◆ **EXTRACTED RECORDS**:
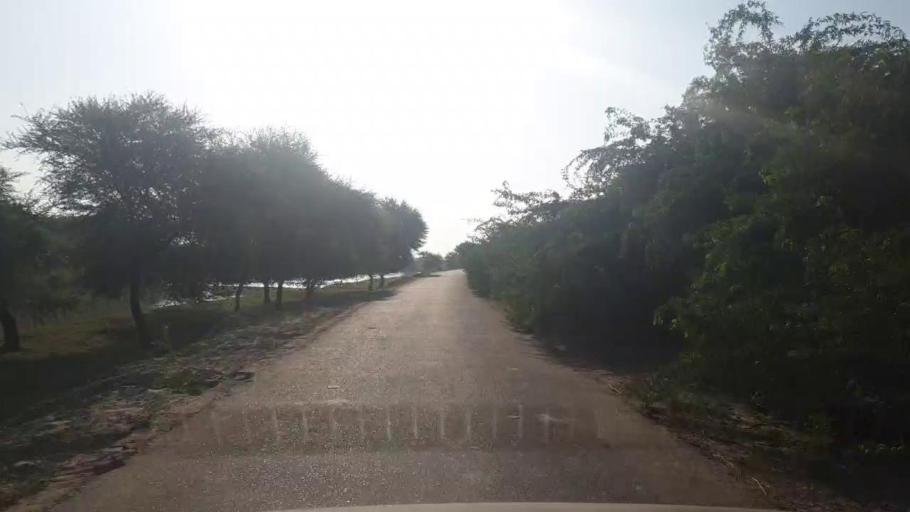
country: PK
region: Sindh
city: Tando Bago
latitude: 24.7324
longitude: 68.9347
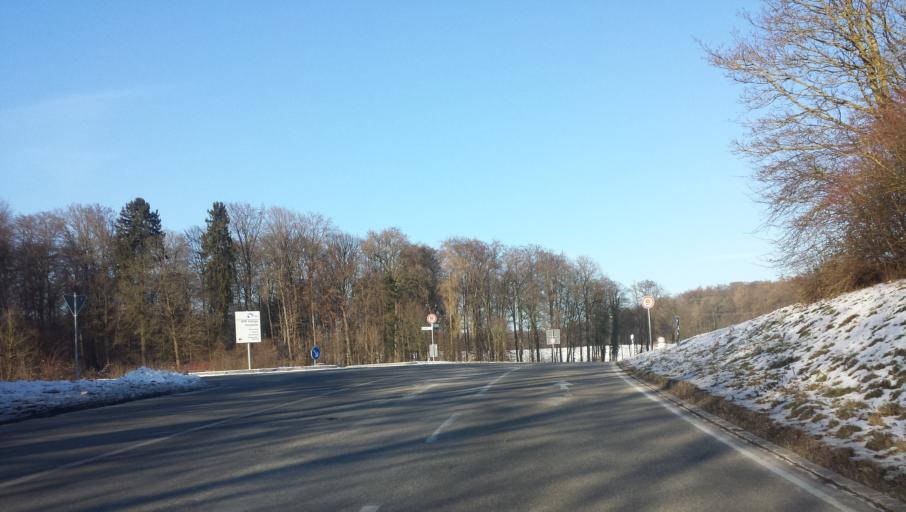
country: DE
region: Baden-Wuerttemberg
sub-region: Karlsruhe Region
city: Sinsheim
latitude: 49.2740
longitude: 8.8965
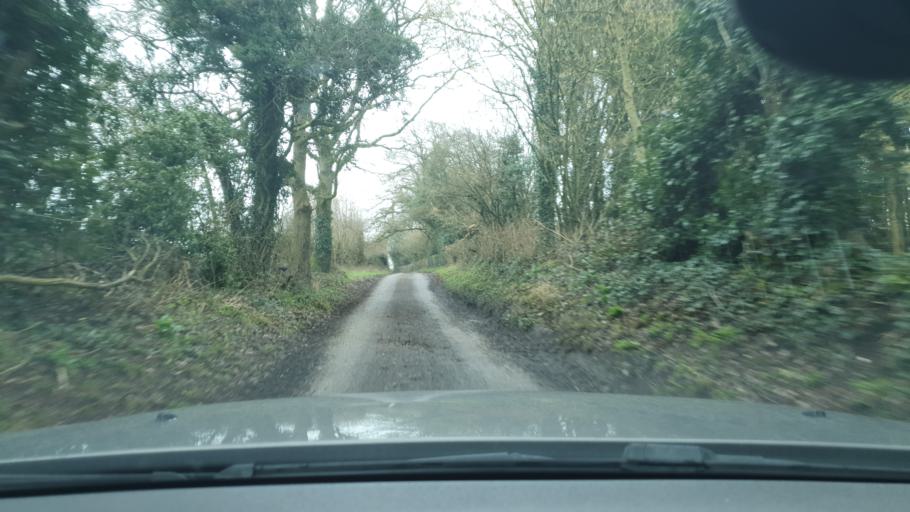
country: GB
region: England
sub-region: Wiltshire
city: Ramsbury
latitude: 51.4658
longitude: -1.5919
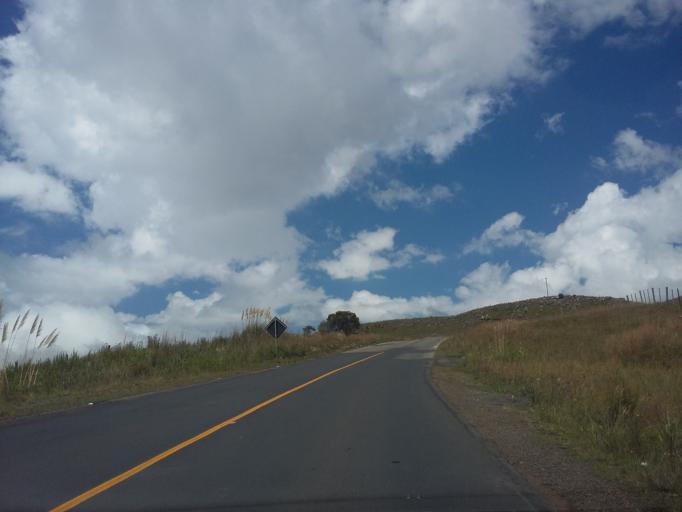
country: BR
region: Santa Catarina
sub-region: Lauro Muller
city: Lauro Muller
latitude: -28.3645
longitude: -49.5802
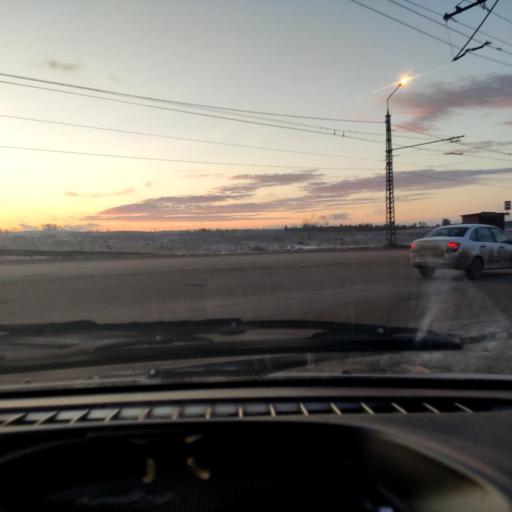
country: RU
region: Samara
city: Zhigulevsk
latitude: 53.5138
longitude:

◆ **EXERCISE AIM**:
Reproduce every one of the lines above word for word, omitting the pictures from your answer.

◆ **RESULT**:
country: PK
region: Sindh
city: Tando Bago
latitude: 24.7324
longitude: 68.9347
country: DE
region: Baden-Wuerttemberg
sub-region: Karlsruhe Region
city: Sinsheim
latitude: 49.2740
longitude: 8.8965
country: GB
region: England
sub-region: Wiltshire
city: Ramsbury
latitude: 51.4658
longitude: -1.5919
country: BR
region: Santa Catarina
sub-region: Lauro Muller
city: Lauro Muller
latitude: -28.3645
longitude: -49.5802
country: RU
region: Samara
city: Zhigulevsk
latitude: 53.5138
longitude:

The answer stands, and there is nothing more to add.